At grassroots level this is something the GAA is very good at - tapping into the power of the positive role model and they roll it out all over the country. At our local GAA club in Donegal, Naomh Padraig, the underage awards held recently acknowledged the youngsters who had worked hard all through the year.
Other sports could do likewise in harnessing the power of their stars to light the way for others. Many women competitors talk about the difficulty they have in finding the much-needed sponsorship that can propel them into the big league. Without their visibility the likelihood of other women following in their footsteps is lessened.
And it isn't just about the high-end athletes. Ensuring that girls and young women stay in sport for the enjoyment and the health benefits is what it's really all about. There's hard evidence to show that Irish kids in general are not active enough.

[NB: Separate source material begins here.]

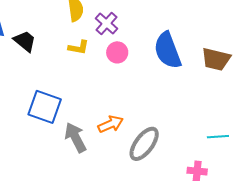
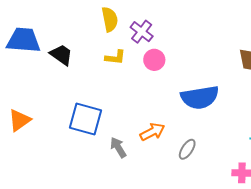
blue semicircle: (168, 50) -> (200, 97), moved, turned -75
gray arrow: (75, 137) -> (118, 147), size x0.7
gray ellipse: (144, 144) -> (187, 149), size x0.6

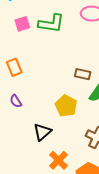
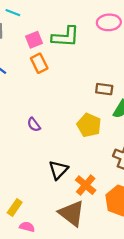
orange rectangle: (14, 67) -> (39, 63), moved
black triangle: (42, 132) -> (58, 170), moved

When it comes to fitness levels, research shows that girls are faring worse than boys and by the time they reach their fourth year in secondary school, girls are on average 42pc less fit than their male counterparts.
In short, Irish girls' physical activity levels falls off a cliff after they do their Junior Cert. Globally, the statistics are similar with a trend showing girls turning their backs on sport. In an age of social media, when many young women fall into the trap of seeking approval through the number of likes on Instagram or Facebook, sport can provide a welcome refuge away from the pressures of the online world.
That's something that comes up time and time again when you talk to young women involved in sport. Having a community of like-minded people who have your back and who put the focus on the team or the end result, rather than the individual, is something they welcome.
Dublin footballer Sinéad Goldrick told me that when you're playing sport it's not based on how many Instagram "likes" you have. "It's about how hard you work. If you're working hard, that's all people want you to do. You're working for the team - it's not about you. It's a way to learn to be the person you are and it builds character and confidence," she told me in an interview for this newspaper.
Maybe it's also the time for more businesses to step up and promote women's sports.